The primacy of the bedroom wing over that of the living pavilion, in terms of material, height and location within the parti is an unusual arrangement, manifesting the separation of the internal private realm of sleeping from that of daily living. The reconciliation of these two disparate schemata occurs where the bedroom and living wings intersect. There, the robust concrete enclosures of the bedrooms spring off from a pair of spaces that are quite remarkable in their sculptured intensity: one a study space, the other an internal garden, the orangerie. The former is a substantially enclosed volume focusing one’s attention on the matters at hand, the latter inviting the garden into the house in a nod to the site’s former occupants, one of whom was the proud gardener parent of one of the current house’s owners. Swept clean of the owner’s childhood home by the 2011 earthquakes, the site was thus a tabula rasa. A gentle garden walk incorporated into landscape architect Robert Watson’s work and the recurrent motif of arched forms are further reminders of an intergenerational engagement with this large, flat site.

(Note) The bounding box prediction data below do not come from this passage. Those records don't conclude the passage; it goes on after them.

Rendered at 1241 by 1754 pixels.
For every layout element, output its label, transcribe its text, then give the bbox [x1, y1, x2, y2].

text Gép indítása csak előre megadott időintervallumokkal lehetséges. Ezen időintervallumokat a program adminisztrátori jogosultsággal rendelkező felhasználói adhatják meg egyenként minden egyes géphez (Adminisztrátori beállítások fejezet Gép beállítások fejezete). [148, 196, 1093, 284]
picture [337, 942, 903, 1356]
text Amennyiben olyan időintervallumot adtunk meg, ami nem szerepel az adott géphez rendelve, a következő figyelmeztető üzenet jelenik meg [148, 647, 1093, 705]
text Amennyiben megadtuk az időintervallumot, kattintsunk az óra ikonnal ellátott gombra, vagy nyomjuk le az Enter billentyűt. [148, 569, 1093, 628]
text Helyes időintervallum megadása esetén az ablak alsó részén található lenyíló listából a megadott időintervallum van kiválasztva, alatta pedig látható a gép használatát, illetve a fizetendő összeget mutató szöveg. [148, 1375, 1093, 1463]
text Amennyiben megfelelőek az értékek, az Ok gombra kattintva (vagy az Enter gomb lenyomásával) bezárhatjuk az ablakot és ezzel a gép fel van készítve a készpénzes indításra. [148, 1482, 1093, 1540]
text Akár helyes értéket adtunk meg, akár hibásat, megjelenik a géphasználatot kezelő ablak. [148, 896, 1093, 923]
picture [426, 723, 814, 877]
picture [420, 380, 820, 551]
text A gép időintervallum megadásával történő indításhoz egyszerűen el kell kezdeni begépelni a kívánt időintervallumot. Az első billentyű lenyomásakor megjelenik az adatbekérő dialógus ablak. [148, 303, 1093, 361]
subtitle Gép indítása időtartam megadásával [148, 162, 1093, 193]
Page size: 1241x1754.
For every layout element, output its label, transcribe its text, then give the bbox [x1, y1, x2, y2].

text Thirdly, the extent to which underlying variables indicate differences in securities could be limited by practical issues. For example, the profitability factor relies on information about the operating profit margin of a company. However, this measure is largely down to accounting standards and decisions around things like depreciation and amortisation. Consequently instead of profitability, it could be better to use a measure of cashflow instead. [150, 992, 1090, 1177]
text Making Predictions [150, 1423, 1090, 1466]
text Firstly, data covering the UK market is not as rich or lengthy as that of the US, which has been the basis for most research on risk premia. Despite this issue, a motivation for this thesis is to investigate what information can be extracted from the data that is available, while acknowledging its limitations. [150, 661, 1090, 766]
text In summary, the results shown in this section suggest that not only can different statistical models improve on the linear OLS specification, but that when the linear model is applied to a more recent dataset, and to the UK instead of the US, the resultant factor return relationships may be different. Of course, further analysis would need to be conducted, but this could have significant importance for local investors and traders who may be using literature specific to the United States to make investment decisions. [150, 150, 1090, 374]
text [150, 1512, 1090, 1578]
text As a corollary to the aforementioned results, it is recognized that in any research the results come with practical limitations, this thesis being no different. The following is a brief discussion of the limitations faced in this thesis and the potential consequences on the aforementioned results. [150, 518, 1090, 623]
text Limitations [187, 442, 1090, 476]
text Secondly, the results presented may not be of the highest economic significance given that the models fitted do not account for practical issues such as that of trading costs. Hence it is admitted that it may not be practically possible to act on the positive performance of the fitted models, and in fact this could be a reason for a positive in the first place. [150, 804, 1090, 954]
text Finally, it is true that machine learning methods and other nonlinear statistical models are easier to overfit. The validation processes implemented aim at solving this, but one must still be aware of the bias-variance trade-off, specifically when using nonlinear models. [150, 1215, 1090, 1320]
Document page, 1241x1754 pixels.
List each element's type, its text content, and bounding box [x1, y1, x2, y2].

Just as the public and private programmes of the house are brought together at the indoor garden, so is the reconciliation of the house’s angular geometry one of the house’s most successful features. The parti of wings joined at an acute angle establishes many difficult challenges that are invariably handled in inventive ways. At the end of that baronial gallery, for example, we are invited into a low, curved, hinge-like passage leading to a laundry, gymnasium and garage. Within the bedrooms, intimately scaled and angled timber boxes reassert the property’s orthogonal boundaries while creating intimate study spaces projecting into the garden under the overhang of the wing’s concrete shell. They are a delightful contrast with the lofted bedrooms, the height of which allows a sleeping platform for overnighting chums tucked away above the wardrobes.
The commission of a private house with a big programme is a challenge that can induce uncertainty in the strongest of hearts and, I understand, taxed Naish at the project’s genesis. Given the employment of so many materials, some of which are injurious to the planet, there is surely an obligation to ensure that the house has some greater programme than the simple aggregation of spaces and forms. The finished house embraces that challenge and adds to that suburb’s rich history of substantial houses, many of which are still found at the ends of long driveways. Few, if any, so consciously embrace with such elan the contemporary freedoms of the free plan and reconcile democratised domestic life with the formal composition of a country manor house come to town.